Importing and exporting models

After you define a model with the SDU editor, you can save it and reuse it on other collections.

You can import or export your completed SDU model using the toolbar at the top of the editor. Click the last icon and choose Import model or Export model.

Exported models have the file extension of .sdumodel.

An imported model is intended to be used without any further annotations. If you continue annotating after importing it, the model is overwritten. If you plan to import a model into a new collection, it is a good best practice to create a new collection that contains only 1 document, import the model, then upload the remainder of your documents.

Best practices for annotating documents

If you want to save time reprocessing all the files in a large collection, start with a small collection of documents, build your model, and then export it. For more information about importing and exporting models, see Importing and exporting models. Create a collection that contains only one document, import the model, and then upload the remainder of the documents.

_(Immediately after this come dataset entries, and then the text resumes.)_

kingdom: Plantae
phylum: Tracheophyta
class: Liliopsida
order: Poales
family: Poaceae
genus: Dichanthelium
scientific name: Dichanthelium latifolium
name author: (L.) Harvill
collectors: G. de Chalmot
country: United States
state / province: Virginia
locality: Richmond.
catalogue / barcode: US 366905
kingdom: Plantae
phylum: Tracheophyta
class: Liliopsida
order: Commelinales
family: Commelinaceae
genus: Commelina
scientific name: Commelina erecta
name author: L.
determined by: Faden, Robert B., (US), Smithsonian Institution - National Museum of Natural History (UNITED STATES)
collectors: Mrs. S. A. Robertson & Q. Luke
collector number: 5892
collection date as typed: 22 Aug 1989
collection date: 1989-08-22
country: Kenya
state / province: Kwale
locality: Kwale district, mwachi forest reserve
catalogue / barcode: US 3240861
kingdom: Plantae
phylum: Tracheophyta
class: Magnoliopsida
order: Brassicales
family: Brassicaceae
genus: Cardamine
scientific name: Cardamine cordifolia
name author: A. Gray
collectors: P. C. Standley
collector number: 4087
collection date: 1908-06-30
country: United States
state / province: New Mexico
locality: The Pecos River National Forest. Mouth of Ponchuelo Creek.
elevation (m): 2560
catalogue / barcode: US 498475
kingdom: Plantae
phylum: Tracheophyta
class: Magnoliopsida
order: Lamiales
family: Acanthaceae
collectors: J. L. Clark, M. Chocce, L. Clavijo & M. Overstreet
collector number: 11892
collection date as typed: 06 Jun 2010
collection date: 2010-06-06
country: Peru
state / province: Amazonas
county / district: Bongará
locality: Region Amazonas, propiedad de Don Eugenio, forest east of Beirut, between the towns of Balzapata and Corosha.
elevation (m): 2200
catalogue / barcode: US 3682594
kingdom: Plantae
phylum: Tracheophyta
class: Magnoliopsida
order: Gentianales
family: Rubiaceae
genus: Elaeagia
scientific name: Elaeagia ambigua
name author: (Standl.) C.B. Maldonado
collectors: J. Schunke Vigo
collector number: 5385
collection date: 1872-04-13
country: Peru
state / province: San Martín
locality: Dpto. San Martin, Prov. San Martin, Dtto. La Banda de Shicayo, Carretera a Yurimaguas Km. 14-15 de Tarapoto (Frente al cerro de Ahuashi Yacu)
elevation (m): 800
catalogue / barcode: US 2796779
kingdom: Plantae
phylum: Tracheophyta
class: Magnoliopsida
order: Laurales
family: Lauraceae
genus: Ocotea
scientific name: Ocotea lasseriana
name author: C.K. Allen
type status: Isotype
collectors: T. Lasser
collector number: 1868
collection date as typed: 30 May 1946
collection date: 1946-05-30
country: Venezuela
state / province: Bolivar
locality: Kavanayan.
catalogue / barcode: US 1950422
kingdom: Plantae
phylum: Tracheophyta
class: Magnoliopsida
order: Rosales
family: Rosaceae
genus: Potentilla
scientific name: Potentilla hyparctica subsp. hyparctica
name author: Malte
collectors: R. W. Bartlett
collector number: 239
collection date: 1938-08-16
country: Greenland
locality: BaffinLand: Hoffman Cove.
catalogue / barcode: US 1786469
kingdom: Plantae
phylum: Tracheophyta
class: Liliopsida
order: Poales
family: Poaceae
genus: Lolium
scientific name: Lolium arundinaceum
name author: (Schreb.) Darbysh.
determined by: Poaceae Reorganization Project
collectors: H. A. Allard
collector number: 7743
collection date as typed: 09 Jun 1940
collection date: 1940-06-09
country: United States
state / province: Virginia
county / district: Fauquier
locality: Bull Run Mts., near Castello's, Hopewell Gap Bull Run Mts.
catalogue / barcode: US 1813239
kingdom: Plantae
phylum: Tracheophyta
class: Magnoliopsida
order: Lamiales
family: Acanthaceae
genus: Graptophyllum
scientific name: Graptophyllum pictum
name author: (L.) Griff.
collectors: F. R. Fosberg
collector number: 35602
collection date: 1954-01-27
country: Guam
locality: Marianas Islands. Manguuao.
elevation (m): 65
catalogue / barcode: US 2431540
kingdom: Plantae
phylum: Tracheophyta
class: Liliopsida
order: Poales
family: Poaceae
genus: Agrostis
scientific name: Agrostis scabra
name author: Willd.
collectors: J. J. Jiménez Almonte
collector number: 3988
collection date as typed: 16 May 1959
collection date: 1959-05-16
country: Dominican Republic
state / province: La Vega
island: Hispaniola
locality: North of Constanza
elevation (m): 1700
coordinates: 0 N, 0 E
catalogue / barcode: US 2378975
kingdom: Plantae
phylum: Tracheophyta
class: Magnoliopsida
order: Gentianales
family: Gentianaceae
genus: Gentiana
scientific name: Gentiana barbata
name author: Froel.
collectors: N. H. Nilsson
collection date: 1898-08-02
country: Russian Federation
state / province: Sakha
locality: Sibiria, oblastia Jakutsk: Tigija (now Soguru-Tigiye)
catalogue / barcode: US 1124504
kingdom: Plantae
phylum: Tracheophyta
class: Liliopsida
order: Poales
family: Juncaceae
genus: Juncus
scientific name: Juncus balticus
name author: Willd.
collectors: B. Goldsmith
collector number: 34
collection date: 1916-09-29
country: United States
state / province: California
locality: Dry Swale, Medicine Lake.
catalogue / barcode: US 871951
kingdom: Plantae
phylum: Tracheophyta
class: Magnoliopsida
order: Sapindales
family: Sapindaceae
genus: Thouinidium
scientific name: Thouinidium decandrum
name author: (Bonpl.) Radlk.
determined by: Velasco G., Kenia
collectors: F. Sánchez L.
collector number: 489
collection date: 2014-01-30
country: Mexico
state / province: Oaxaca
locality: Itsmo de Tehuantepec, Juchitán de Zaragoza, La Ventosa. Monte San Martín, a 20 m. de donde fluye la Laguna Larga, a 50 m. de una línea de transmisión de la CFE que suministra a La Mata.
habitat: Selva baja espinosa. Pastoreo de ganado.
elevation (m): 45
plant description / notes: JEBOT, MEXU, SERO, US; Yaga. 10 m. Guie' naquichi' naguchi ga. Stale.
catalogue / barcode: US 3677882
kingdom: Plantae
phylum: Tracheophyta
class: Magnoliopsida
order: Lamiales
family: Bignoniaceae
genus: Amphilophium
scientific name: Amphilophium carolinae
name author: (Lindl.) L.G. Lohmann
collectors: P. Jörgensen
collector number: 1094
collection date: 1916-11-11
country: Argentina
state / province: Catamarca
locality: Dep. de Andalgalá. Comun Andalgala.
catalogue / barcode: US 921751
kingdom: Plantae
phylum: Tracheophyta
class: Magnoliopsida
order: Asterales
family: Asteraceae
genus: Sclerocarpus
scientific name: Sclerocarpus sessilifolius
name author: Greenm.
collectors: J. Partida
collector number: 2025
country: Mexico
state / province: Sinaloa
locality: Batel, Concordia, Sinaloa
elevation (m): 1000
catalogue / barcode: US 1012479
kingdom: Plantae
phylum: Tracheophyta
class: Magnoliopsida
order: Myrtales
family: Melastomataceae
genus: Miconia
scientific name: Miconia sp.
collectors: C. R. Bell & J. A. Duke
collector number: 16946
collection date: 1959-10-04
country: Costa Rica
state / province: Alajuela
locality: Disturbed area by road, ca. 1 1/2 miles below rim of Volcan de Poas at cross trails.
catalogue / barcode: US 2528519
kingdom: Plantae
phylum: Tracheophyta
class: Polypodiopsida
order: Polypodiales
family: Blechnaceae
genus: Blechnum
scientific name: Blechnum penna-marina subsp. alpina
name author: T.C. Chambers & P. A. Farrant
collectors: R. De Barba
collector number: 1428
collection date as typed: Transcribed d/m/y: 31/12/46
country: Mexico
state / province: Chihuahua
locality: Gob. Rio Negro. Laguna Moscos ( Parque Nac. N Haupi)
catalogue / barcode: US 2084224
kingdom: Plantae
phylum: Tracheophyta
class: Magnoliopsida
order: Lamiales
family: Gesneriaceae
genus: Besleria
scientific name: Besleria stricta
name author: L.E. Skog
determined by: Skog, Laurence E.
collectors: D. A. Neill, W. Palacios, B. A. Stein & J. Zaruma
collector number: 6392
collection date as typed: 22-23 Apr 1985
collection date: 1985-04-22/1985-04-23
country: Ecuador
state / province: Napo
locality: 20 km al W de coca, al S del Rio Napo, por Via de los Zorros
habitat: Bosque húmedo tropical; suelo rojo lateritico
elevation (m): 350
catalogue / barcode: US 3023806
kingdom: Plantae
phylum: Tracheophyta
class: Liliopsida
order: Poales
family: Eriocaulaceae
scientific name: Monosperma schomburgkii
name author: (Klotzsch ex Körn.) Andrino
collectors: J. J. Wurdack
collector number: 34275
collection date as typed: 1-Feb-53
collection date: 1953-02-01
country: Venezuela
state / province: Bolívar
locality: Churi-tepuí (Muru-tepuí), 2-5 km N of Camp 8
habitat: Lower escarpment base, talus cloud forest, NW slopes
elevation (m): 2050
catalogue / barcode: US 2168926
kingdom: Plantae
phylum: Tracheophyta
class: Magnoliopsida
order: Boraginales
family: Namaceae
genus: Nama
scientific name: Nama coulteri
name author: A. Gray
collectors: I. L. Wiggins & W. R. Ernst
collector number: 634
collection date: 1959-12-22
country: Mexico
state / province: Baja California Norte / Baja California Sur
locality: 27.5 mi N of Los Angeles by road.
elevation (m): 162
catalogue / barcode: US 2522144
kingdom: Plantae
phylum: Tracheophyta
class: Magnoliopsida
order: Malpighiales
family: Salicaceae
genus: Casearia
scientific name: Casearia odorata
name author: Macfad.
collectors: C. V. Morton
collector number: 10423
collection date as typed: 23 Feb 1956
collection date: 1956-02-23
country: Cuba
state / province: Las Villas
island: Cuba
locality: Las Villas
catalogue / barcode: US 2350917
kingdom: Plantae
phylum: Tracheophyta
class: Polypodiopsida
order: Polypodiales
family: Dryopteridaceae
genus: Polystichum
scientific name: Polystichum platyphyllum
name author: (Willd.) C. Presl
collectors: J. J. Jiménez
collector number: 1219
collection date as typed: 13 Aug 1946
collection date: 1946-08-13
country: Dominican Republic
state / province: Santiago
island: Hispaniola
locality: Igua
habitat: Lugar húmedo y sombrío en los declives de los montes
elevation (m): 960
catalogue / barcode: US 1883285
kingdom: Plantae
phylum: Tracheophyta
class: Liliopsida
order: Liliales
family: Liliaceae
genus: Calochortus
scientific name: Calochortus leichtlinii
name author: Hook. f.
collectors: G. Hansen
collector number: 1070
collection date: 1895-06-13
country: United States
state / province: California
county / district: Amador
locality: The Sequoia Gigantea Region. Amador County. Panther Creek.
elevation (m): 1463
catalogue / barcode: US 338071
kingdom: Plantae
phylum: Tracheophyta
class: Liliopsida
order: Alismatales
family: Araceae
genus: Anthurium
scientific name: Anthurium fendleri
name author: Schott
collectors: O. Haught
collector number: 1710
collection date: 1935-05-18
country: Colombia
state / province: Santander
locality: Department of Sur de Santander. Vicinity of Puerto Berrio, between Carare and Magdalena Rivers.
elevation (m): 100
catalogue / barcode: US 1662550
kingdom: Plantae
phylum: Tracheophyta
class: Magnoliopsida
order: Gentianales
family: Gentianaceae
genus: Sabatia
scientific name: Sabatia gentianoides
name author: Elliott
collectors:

  • Follow all guidelines and use consistent labeling on all documents
  • Do not label whitespace
  • Use the image labels on images and diagrams
  • Do not treat bold, italic, or underlined text differently. Label based on the context, not the style.
  • When labeling a document, work from the first page to the last.
  • If you incorrectly label an item, choose another label for the item to overwrite the first.
  • Pages can be submitted at any time. Ensure that all appropriate labeling is complete before submitting.
  • Documents that appear to have text overlaying other text are considered “double overlaid” and cannot be annotated. Report these documents to your administrator.
  • Documents that contain multiple columns of text on a single page cannot be annotated. Report these documents to your administrator.
  • Consider only labeling footnotes when they appear at the bottom of the page and are referenced in the main body of text in the document.
  • Consider labeling notes that appear within sections or lists, for example notes that are explicitly called out as “Notes,” as text.
  • When you annotate a table, make sure to select the entire table before you apply the table label.
  • If the visual structure of one set of documents is drastically different from another, group the documents that are structured similarly in separate collections and then retrain each collection.